** EXTRACT **
The sub-2 hour marathon is one of sport's most imposing and intimidating barriers, perhaps even more daunting than the 4-minute mile barrier ever was.

The possibility of running a marathon in under two hours is deemed impossible by some but a UK-based team have devised a project with the aim of breaking this most revered of records in the very near future. Professor Yannis Pitsiladis, a Professor of Sport and Exercise Science at the University of Brighton, is leading the SUB2 project, which was launched in December last year and has the aim of guiding an athlete below the two hour mark for the marathon within five years.

The current world record is 2 hours 2 minutes 57 seconds, set by Dennis Kimetto of Kenya in Berlin last September, but Pitsiladis believes he and his team can help an athlete run 1:59.59 by 2019. This is an exceptionally ambitious claim - for an athlete to run 26.1 miles in under two hours requires running each mile under 4 minutes 35 seconds, an average speed of 13.1mph, but it is a goal which he believes is achievable.

Pitsiladis' background is in anti-doping and the 47 year-old has worked tirelessly throughout his career in search of methods of preventing and detecting doping. He was based at the University of Glasgow for almost 20 years until he departed south last year and has been involved with everyone who is anyone in the world of sport including the IOC and WADA. It is this current project which may prove to be his most challenging to date, though.

While some commentators such as the award-winning author, David Epstein, are skeptical that a sub-2 hour marathon can ever be achieved, others, such as the reigning Olympic marathon champion, Stephen Kiprotich, are confident it will happen although he claims a time-scale on such a record is impossible to impose. Pitsiladis is far more confident though and this is not based merely on blind hope - rather it is based on a belief that he can improve every aspect of an athlete's preparation to such an extent that dipping under two hours is a realistic aim.

** Source data **
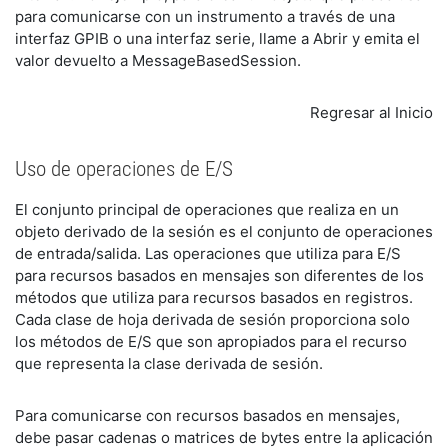
para comunicarse con un instrumento a través de una
interfaz GPIB o una interfaz serie, llame a Abrir y emita el
valor devuelto a MessageBasedSession.
Regresar al Inicio
Uso de operaciones de E/S
El conjunto principal de operaciones que realiza en un
objeto derivado de la sesión es el conjunto de operaciones
de entrada/salida. Las operaciones que utiliza para E/S
para recursos basados en mensajes son diferentes de los
métodos que utiliza para recursos basados en registros.
Cada clase de hoja derivada de sesión proporciona solo
los métodos de E/S que son apropiados para el recurso
que representa la clase derivada de sesión.
Para comunicarse con recursos basados en mensajes,
debe pasar cadenas o matrices de bytes entre la aplicación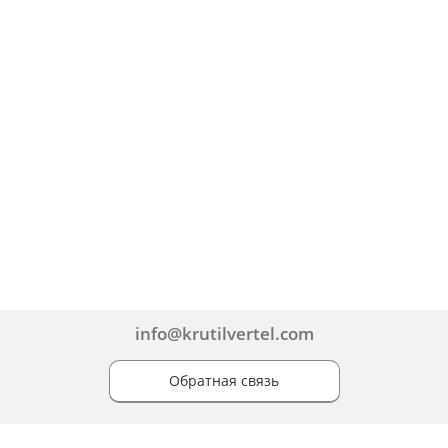
info@krutilvertel.com
Обратная связь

** TASK SET **
1. Based on the article on the sub-2 hour marathon, decide whether each statement agrees with it: (a) The SUB2 project was launched in December. (b) Pitsiladis spent more than 20 years at the University of Glasgow. (c) Stephen Kiprotich thinks a time-scale can be set for the record.
2. In the article on the sub-2 hour marathon, who set the current world record?
3. Write a continuation of the article on the sub-2 hour marathon, picking up after its final sentence.

** YOUR RESPONSES **
1.
(a) Yes: "which was launched in December last year"
(b) No: "He was based at the University of Glasgow for almost 20 years"
(c) No: "he claims a time-scale on such a record is impossible to impose"

2. Dennis Kimetto of Kenya.

3.
"We have assembled some of the most eminent scientists in their field and each will manage a specific work package of the project," he explains. "Some of the areas we will look at are nutrition, biomechanics, race preparation, product development, technology sports medicine and physiotherapy and bioenergetics. And there's more." Despite having the input of the best minds in their field, the project's target remains exceedingly demanding. In the past five years, the world record has only been lowered by one minute and two seconds yet Pitsiladis is aiming to slice almost three minutes off it in the next five years. "The project will cost around $30 million and much of that money will go towards these work packages, as well as prize money for the athletes. We want people like Paula Radcliffe and Barry Fudge, Mo Farah's physiologist, involved and we also have a strict drug-testing programme- we must make sure that our athletes are clean because we want to prove that this can be done without doping."

That the 2-hour barrier is broken by a clean athlete is imperative, says Pitsiladis. This project was conceived with the aim of producing a 'good-news' athletics story in the face of the countless damaging doping cases which have emerged out of Russia and other countries in recent months. "Athletes take drugs because they work, but we want to convince the athletic community that you don't need to go down that route to achieve peak performance," says Pitsiladis. "Sports science and sports medicine is in urgent need of modernising so our project is about convincing athletes that if we invest in proper support and proper technology, then we know we can do quite amazing things."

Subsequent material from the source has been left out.